The EFF is working on an open wireless router firmware that’s designed to be a secure and flexible alternative to the existing software that runs on home and small business routers, much of which is notoriously insecure.
The Open Wireless Router project, which the organization announced at the HOPE X conference over the weekend, is in very early form at this point, but the EFF is hopeful that developers, hackers and security experts will lend their talents to the project and help improve it. The EFF has designed the firmware to help users share their networks with guests and co-workers while still providing a secured segment for themselves.
“We are offering this hacker alpha release to engage enthusiastic technical users who would like to help us test, develop, improve, and harden the Open Wireless Router. Currently the software runs on one specific model of hardware (the Netgear WNDR3800) and is based on the CeroWRT project,” the EFF said in a blog post announcing the project.
Among the features that the OpenWireless Router firmware includes are:
- Let you share a bounded portion of your bandwidth on the open network, so guest users cannot slow down your Internet connection or use a large portion of your monthly quota.2
- Provide state-of-the-art network queuing, so most users can expect an improved Internet experience—especially with latency-sensitive applications—compared to what commonly available consumer grade routers are delivering today.
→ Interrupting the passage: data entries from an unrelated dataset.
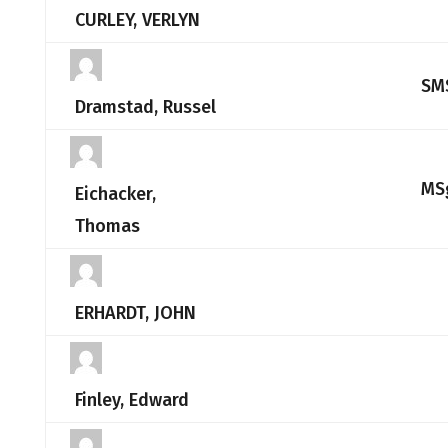
CURLEY, VERLYN
SM
Dramstad, Russel
MS
Eichacker,
Thomas
ERHARDT, JOHN
Finley, Edward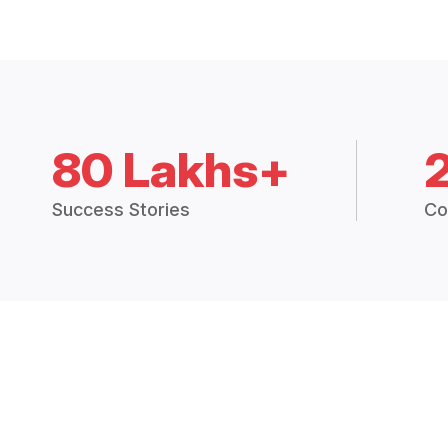
80 Lakhs+
Success Stories
Co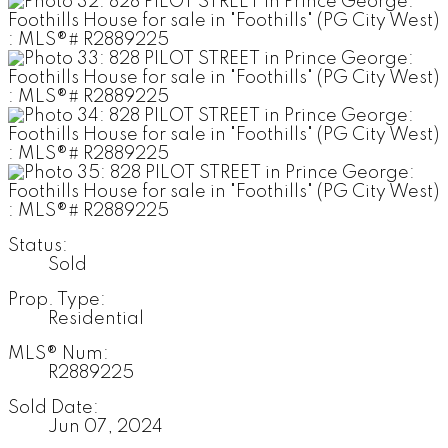
Status:
Sold
Prop. Type:
Residential
MLS® Num:
R2889225
Sold Date:
Jun 07, 2024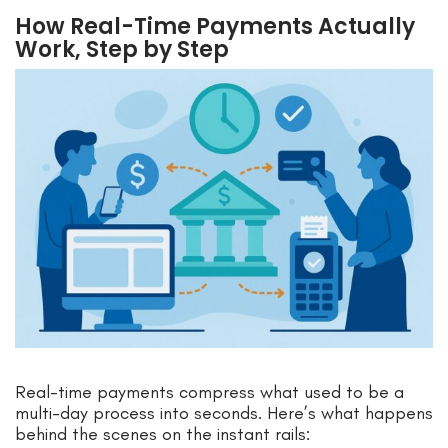
How Real-Time Payments Actually
Work, Step by Step
Real-time payments compress what used to be a
multi-day process into seconds. Here’s what happens
behind the scenes on the instant rails: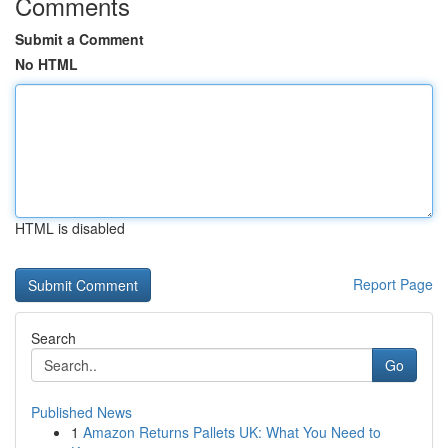
Comments
Submit a Comment
No HTML
HTML is disabled
Report Page
Search
Go
Published News
1
Amazon Returns Pallets UK: What You Need to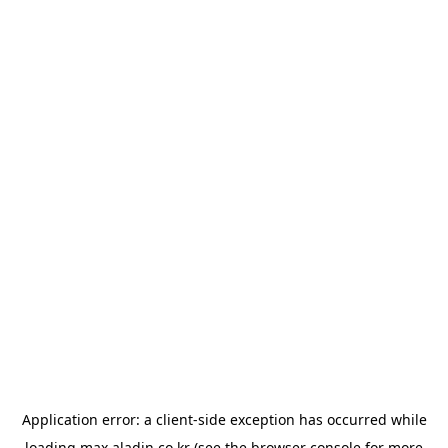
Application error: a
client
-side exception has occurred while
loading
max.aladin.co.kr
(see the
browser console
for more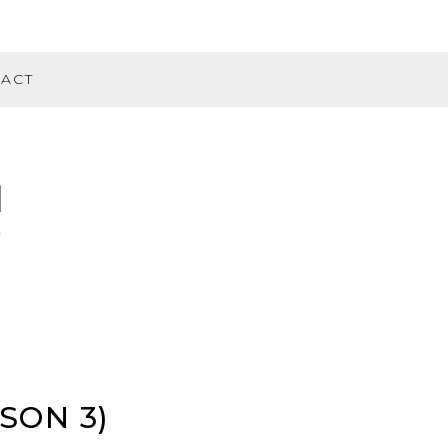
ACT
SON 3)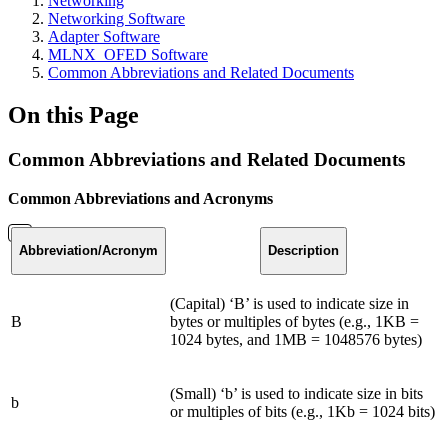
Networking
Networking Software
Adapter Software
MLNX_OFED Software
Common Abbreviations and Related Documents
On this Page
Common Abbreviations and Related Documents
Common Abbreviations and Acronyms
Abbreviation
/Acronym
Description
(Capital) ‘B’ is used to indicate size in
B
bytes or multiples of bytes (e.g., 1KB =
1024 bytes, and 1MB = 1048576 bytes)
(Small) ‘b’ is used to indicate size in bits
b
or multiples of bits (e.g., 1Kb = 1024 bits)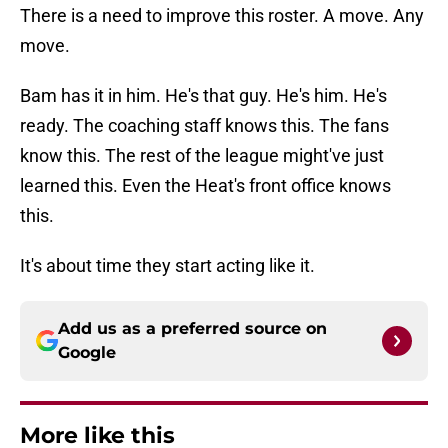
There is a need to improve this roster. A move. Any
move.
Bam has it in him. He's that guy. He's him. He's
ready. The coaching staff knows this. The fans
know this. The rest of the league might've just
learned this. Even the Heat's front office knows
this.
It's about time they start acting like it.
Add us as a preferred source on
Google
More like this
One of the goals of the project is to provide better security than is available in most wireless router software. Cross-site scripting and cross-site request forgery vulnerabilities are quite common in wireless router firmware and attackers can exploit them to get access to the administrative functions of vulnerable routers. The Open Wireless Project includes some features to protect against XSS and CSRF attacks.
“We require a CSRF token with all POST requests in order to prevent CSRF. The CSRF token is a hash of the auth token so the two are bound together to prevent cookie forcing attacks. Validation of CSRF tokens is done in constant time. We generate the auth token using os.urandom(), a secure random number generator. Both the auth token and the CSRF token are sent to the browser as cookies, and the secure flag is set if user login is via HTTPS. The HttpOnly flag is set on the auth cookie so that an attacker with a temporary XSS cannot steal it,” the security documentation for the software says.
The EFF’s firmware is designed to run on just one router right now, the Netgear WNDR3800. The code for the software is available on GitHub.